■ Exercise brief
Please turn the lines of the entries, from the line containing "New York, NY, US: WW Norton CO. 1998." up to and including the line containing "and Integrative Behavioral Couple Therapy. .", into a numbered list with any blank lines dropped. Include no other lines.

"""

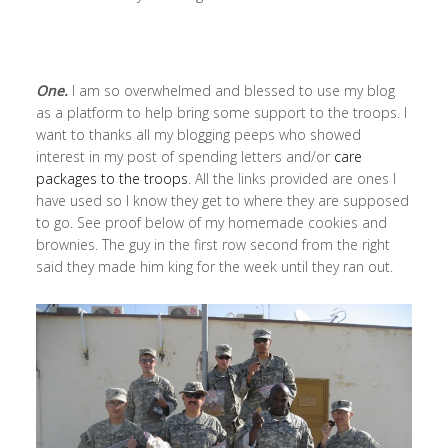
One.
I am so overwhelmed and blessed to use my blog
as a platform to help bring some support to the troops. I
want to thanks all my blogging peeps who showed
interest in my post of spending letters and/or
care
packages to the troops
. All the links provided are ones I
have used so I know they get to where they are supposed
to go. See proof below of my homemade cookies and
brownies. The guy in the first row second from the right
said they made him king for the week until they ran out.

"""
"""

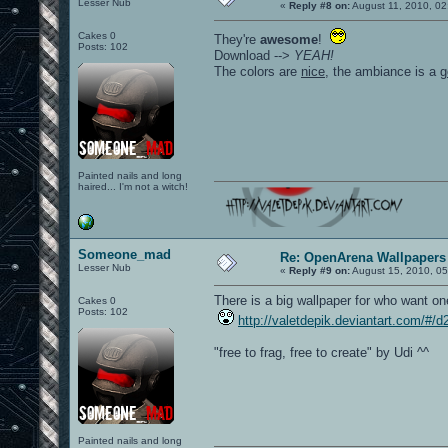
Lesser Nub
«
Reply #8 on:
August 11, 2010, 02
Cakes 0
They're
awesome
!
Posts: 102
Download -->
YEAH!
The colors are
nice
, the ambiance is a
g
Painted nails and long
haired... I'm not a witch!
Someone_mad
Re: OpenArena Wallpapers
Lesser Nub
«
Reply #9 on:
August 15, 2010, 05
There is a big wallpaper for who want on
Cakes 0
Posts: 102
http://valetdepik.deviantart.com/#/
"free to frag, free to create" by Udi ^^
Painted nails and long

"""
"""

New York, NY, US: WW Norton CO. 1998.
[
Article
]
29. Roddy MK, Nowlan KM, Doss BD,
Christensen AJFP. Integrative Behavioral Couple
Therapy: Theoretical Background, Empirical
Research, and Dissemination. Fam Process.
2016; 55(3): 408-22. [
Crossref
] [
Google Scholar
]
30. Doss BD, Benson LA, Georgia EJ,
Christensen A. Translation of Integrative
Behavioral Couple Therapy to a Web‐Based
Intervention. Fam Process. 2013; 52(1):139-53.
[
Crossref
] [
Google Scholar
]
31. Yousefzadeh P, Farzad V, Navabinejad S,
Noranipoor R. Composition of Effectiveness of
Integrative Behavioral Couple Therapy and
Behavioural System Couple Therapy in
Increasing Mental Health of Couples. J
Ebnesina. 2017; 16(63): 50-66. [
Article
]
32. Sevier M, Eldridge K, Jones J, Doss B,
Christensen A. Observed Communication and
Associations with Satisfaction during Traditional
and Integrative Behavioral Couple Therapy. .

"""

■ Written response
1. New York, NY, US: WW Norton CO. 1998.
2. [
3. Article
4. ]
5. 29. Roddy MK, Nowlan KM, Doss BD,
6. Christensen AJFP. Integrative Behavioral Couple
7. Therapy: Theoretical Background, Empirical
8. Research, and Dissemination. Fam Process.
9. 2016; 55(3): 408-22. [
10. Crossref
11. ] [
12. Google Scholar
13. ]
14. 30. Doss BD, Benson LA, Georgia EJ,
15. Christensen A. Translation of Integrative
16. Behavioral Couple Therapy to a Web‐Based
17. Intervention. Fam Process. 2013; 52(1):139-53.
18. [
19. Crossref
20. ] [
21. Google Scholar
22. ]
23. 31. Yousefzadeh P, Farzad V, Navabinejad S,
24. Noranipoor R. Composition of Effectiveness of
25. Integrative Behavioral Couple Therapy and
26. Behavioural System Couple Therapy in
27. Increasing Mental Health of Couples. J
28. Ebnesina. 2017; 16(63): 50-66. [
29. Article
30. ]
31. 32. Sevier M, Eldridge K, Jones J, Doss B,
32. Christensen A. Observed Communication and
33. Associations with Satisfaction during Traditional
34. and Integrative Behavioral Couple Therapy. .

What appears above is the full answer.